- AIM OF THE EXERCISE
Please express the lines of the items below as a JSON list of strings, one string per line with blank lines left out, starting with the very first line and going on through the line that contains "Please check our", that line included.

- RECORDED DATA
*** Block opens ***

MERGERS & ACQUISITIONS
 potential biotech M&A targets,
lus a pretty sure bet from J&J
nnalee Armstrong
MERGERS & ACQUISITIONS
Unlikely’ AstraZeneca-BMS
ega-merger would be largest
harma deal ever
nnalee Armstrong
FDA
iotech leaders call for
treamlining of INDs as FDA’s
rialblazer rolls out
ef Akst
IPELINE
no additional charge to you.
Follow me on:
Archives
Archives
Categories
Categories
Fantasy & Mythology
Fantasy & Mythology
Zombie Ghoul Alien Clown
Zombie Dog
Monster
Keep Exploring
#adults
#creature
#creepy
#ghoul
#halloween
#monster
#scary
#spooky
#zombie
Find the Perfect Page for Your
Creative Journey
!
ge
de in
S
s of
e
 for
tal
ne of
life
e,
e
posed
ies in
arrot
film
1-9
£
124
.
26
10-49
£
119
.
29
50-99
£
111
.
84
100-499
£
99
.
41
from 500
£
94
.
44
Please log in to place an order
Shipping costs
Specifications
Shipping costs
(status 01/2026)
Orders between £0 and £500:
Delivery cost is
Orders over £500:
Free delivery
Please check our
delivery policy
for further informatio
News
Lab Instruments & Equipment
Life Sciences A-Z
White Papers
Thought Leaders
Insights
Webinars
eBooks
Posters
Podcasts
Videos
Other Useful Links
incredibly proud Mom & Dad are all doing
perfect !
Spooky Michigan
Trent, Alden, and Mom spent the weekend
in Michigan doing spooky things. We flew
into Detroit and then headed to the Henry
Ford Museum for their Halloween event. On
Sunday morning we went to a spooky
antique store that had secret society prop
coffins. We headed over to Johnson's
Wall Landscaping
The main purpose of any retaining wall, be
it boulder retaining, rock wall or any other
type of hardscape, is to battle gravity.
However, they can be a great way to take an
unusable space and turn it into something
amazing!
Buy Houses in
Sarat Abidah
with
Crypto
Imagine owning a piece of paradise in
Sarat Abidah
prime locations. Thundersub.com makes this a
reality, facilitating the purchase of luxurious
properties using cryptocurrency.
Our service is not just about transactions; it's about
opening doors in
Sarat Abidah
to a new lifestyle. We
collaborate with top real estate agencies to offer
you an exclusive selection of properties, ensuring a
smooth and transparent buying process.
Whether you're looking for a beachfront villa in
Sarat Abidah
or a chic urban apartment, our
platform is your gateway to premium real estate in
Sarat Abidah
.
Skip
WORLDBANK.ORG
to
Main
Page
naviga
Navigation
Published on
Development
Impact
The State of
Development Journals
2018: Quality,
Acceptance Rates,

*** Block closes ***

- YOUR SOLUTION
[
  "MERGERS & ACQUISITIONS",
  " potential biotech M&A targets,",
  "lus a pretty sure bet from J&J",
  "nnalee Armstrong",
  "MERGERS & ACQUISITIONS",
  "Unlikely’ AstraZeneca-BMS",
  "ega-merger would be largest",
  "harma deal ever",
  "nnalee Armstrong",
  "FDA",
  "iotech leaders call for",
  "treamlining of INDs as FDA’s",
  "rialblazer rolls out",
  "ef Akst",
  "IPELINE",
  "no additional charge to you.",
  "Follow me on:",
  "Archives",
  "Archives",
  "Categories",
  "Categories",
  "Fantasy & Mythology",
  "Fantasy & Mythology",
  "Zombie Ghoul Alien Clown",
  "Zombie Dog",
  "Monster",
  "Keep Exploring",
  "#adults",
  "#creature",
  "#creepy",
  "#ghoul",
  "#halloween",
  "#monster",
  "#scary",
  "#spooky",
  "#zombie",
  "Find the Perfect Page for Your",
  "Creative Journey",
  "!",
  "ge",
  "de in",
  "S",
  "s of",
  "e",
  " for",
  "tal",
  "ne of",
  "life",
  "e,",
  "e",
  "posed",
  "ies in",
  "arrot",
  "film",
  "1-9",
  "£",
  "124",
  ".",
  "26",
  "10-49",
  "£",
  "119",
  ".",
  "29",
  "50-99",
  "£",
  "111",
  ".",
  "84",
  "100-499",
  "£",
  "99",
  ".",
  "41",
  "from 500",
  "£",
  "94",
  ".",
  "44",
  "Please log in to place an order",
  "Shipping costs",
  "Specifications",
  "Shipping costs",
  "(status 01/2026)",
  "Orders between £0 and £500:",
  "Delivery cost is",
  "Orders over £500:",
  "Free delivery",
  "Please check our"
]